_Task material_.
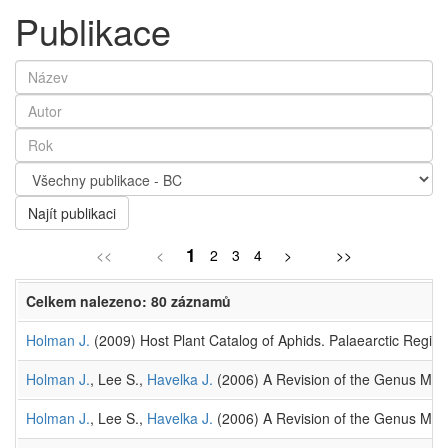
Publikace
Najít publikaci
1
<<
<
2
3
4
>
>>
Celkem nalezeno: 80 záznamů
Holman J.
(2009) Host Plant Catalog of Aphids. Palaearctic Regio
Holman J.
, Lee S.,
Havelka J.
(2006) A Revision of the Genus Macr
Holman J.
, Lee S.,
Havelka J.
(2006) A Revision of the Genus Macro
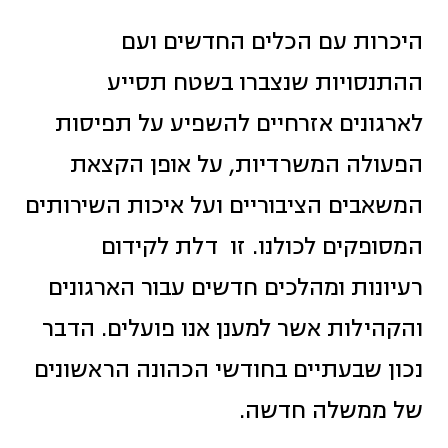
היכרות עם הכלים החדשים ועם
ההתנסויות שנצברו בשטח תסייע
לארגונים אזרחיים להשפיע על תפיסות
הפעולה המשרדיות, על אופן הקצאת
המשאבים הציבוריים ועל איכות השירותים
המסופקים לכולנו. זו דלת לקידום
רעיונות ומהלכים חדשים עבור הארגונים
והקהילות אשר למענן אנו פועלים. הדבר
נכון שבעתיים בחודשי הכהונה הראשונים
של ממשלה חדשה.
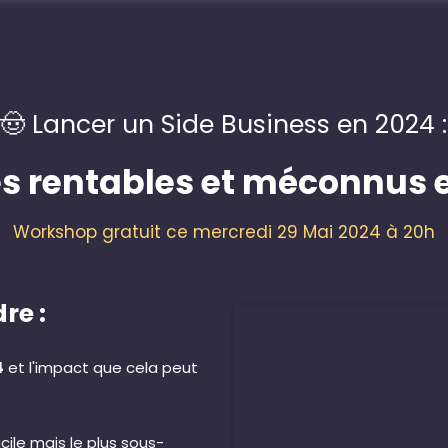
🤠 Lancer un Side Business en 2024 :
s rentables et méconnus 
Workshop gratuit ce mercredi 29 Mai 2024 à 20h
re :
4
et l'impact que cela peut
cile mais le plus sous-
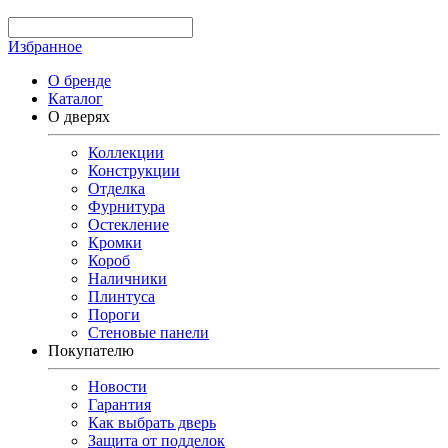
Избранное
О бренде
Каталог
О дверях
Коллекции
Конструкции
Отделка
Фурнитура
Остекление
Кромки
Короб
Наличники
Плинтуса
Пороги
Стеновые панели
Покупателю
Новости
Гарантия
Как выбрать дверь
Защита от подделок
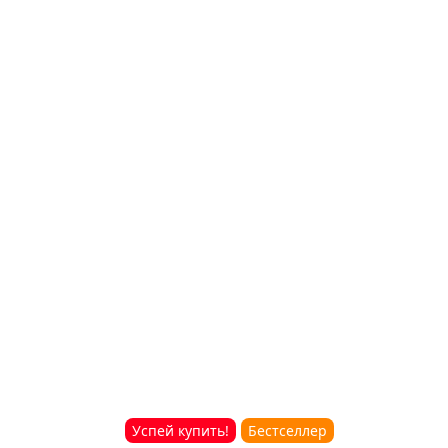
Успей купить!
Бестселлер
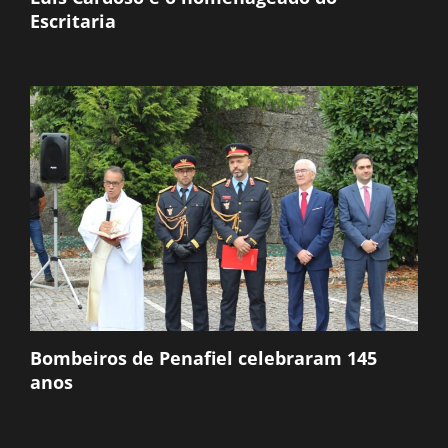
Escritaria
Bombeiros de Penafiel celebraram 145
anos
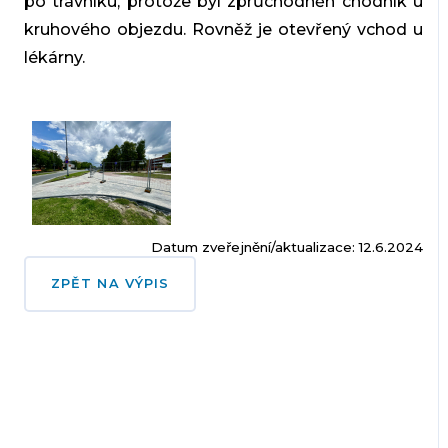
po trávníku
, protože
byl zprůchodněn chodník u
kruhového objezdu
. Rovněž je otevřený
vchod u
lékárny
.
Datum zveřejnění/aktualizace: 12.6.2024
ZPĚT NA VÝPIS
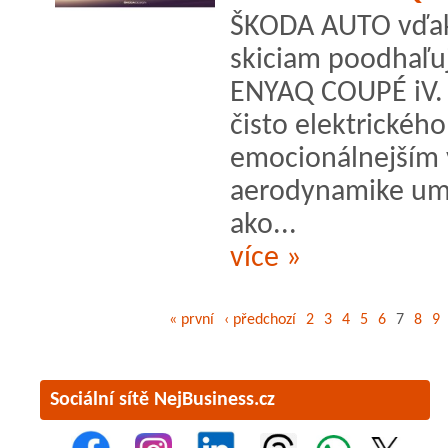
ŠKODA AUTO vďak
skiciam poodhaľu
ENYAQ COUPÉ iV. 
čisto elektrickéh
emocionálnejším 
aerodynamike umo
ako...
více »
« první
‹ předchozí
2
3
4
5
6
7
8
9
Sociální sítě NejBusiness.cz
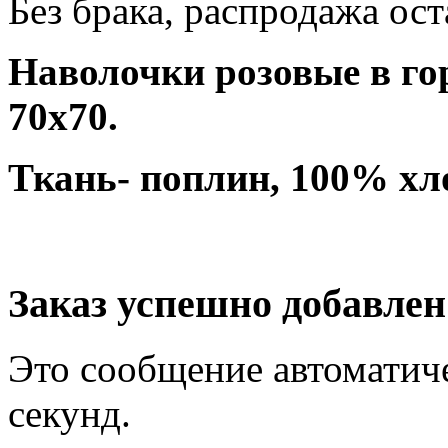
Без брака, распродажа ост
Наволочки розовые в го
70х70.
Ткань- поплин, 100% хл
Заказ успешно добавлен
Это сообщение автоматиче
секунд.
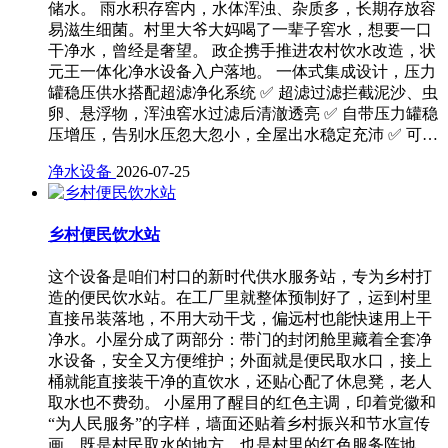
储水。 雨水积存窖内，水体浑浊、杂质多，长期存放容
易滋生细菌。村里大爷大妈喝了一辈子窖水，想要一口
干净水，曾经是奢望。 政企携手推进农村饮水改造，状
元王一体化净水设备入户落地。 一体式集成设计，压力
罐稳压供水搭配超滤净化系统 ✅ 超滤过滤拦截泥沙、虫
卵、悬浮物，浑浊窖水过滤后清澈透亮 ✅ 自带压力罐稳
压增压，告别水压忽大忽小，全屋出水稳定充沛 ✅ 可…
净水设备
2026-07-25
乡村便民饮水站
这个设备是咱们村口的新时代供水服务站，专为乡村打
造的便民饮水站。在工厂里就整体预制好了，运到村里
直接吊装落地，不用大动干戈，偏远村也能快速用上干
净水。小屋分成了两部分：带门的封闭舱里藏着全套净
水设备，安全又方便维护；外面就是便民取水口，接上
桶就能直接装干净的直饮水，还贴心配了休息凳，老人
取水也不费劲。 小屋用了醒目的红色主调，印着党徽和
“为人民服务”的字样，墙面还贴着乡村振兴和节水宣传
画，既是村民取水的地方，也是村里的红色服务阵地。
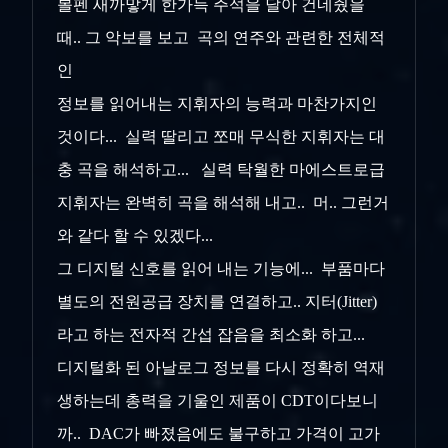
볼펜 새까맣게 한가득 주석을 달아 건네줬을
때.. 그 악보를 보고 곡의 연주와 관련한 전체적
인
정보를
읽어내는 지휘자의 능력과 마찬가지인
것이다... 실력 딸리고 쪼매 무식한 지휘자는 대
충 곡을 해석하고... 실력 탁월한 마에스트로급
지휘자는 완벽히 곡을 해석해 내고.. 머.. 그런거
와 같다 할 수 있겠다...
그 디지털 신호를 읽어 내는 기능에... 부품마다
별도의 전원공급 장치를 연결하고.. 지터(Jitter)
라고 하는 전자적 간섭 잡음을 최소화 하고...
디지털화 된 아날로그 정보를 다시 정확히 역재
생하는데 총력을 기울인 제품이 CDT이다보니
까.. DAC가 빠졌음에도 불구하고 가격이 고가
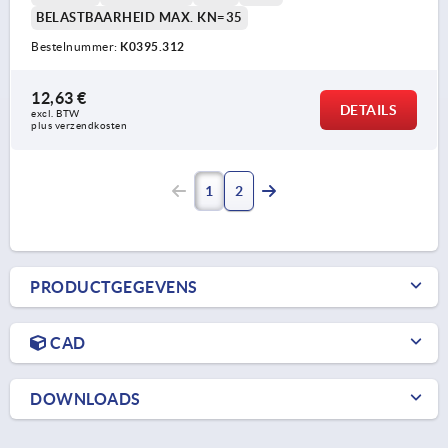
BELASTBAARHEID MAX. KN=35
Bestelnummer:
K0395.312
12,63 €
DETAILS
excl. BTW 
plus verzendkosten
1
2
PRODUCTGEGEVENS
CAD
DOWNLOADS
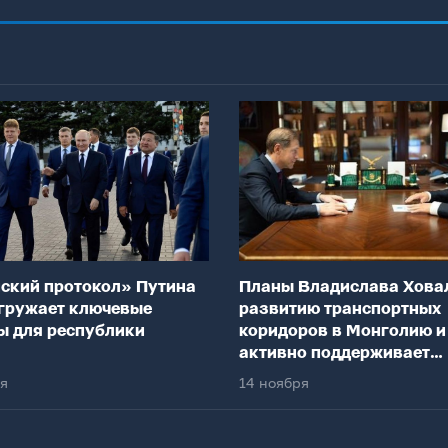
ский протокол» Путина
Планы Владислава Хова
гружает ключевые
развитию транспортных
ы для республики
коридоров в Монголию и
активно поддерживает
федеральный центр
ря
14 ноября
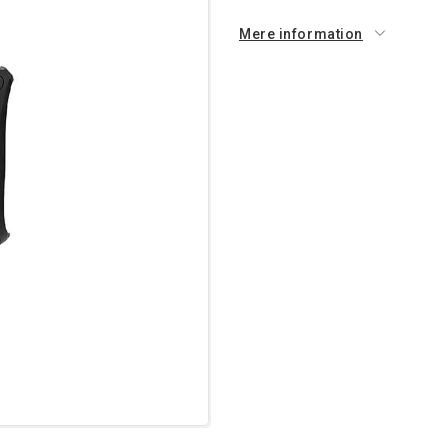
Mere information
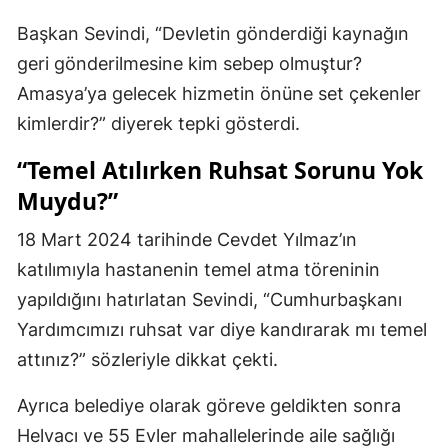
Başkan Sevindi, “Devletin gönderdiği kaynağın
geri gönderilmesine kim sebep olmuştur?
Amasya’ya gelecek hizmetin önüne set çekenler
kimlerdir?” diyerek tepki gösterdi.
“Temel Atılırken Ruhsat Sorunu Yok
Muydu?”
18 Mart 2024 tarihinde Cevdet Yılmaz’ın
katılımıyla hastanenin temel atma töreninin
yapıldığını hatırlatan Sevindi, “Cumhurbaşkanı
Yardımcımızı ruhsat var diye kandırarak mı temel
attınız?” sözleriyle dikkat çekti.
Ayrıca belediye olarak göreve geldikten sonra
Helvacı ve 55 Evler mahallelerinde aile sağlığı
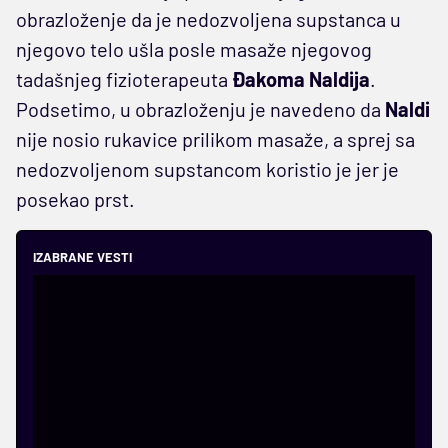
obrazloženje da je nedozvoljena supstanca u
njegovo telo ušla posle masaže njegovog
tadašnjeg fizioterapeuta
Đakoma Naldija
.
Podsetimo, u obrazloženju je navedeno da
Naldi
nije
nosio rukavice prilikom masaže, a sprej sa
nedozvoljenom supstancom koristio je jer je
posekao prst.
IZABRANE VESTI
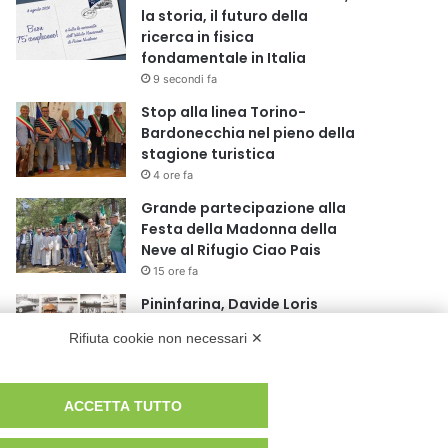
la storia, il futuro della
ricerca in fisica
fondamentale in Italia
9 secondi fa
Stop alla linea Torino-
Bardonecchia nel pieno della
stagione turistica
4 ore fa
Grande partecipazione alla
Festa della Madonna della
Neve al Rifugio Ciao Pais
15 ore fa
Pininfarina, Davide Loris
Amantea è il nuovo Chief
Rifiuta cookie non necessari ✕
Creative Officer
1 giorno fa
Cesana Torinese: il secondo
ACCETTA TUTTO
weekend di agosto apre il
cuore dell’estate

_What the exercise asks_.
Wherever a line of the listing above contains the string "Genus", copy that line.

_Exercise answer_.
(2006) A Revision of the Genus Macr
(2006) A Revision of the Genus Macro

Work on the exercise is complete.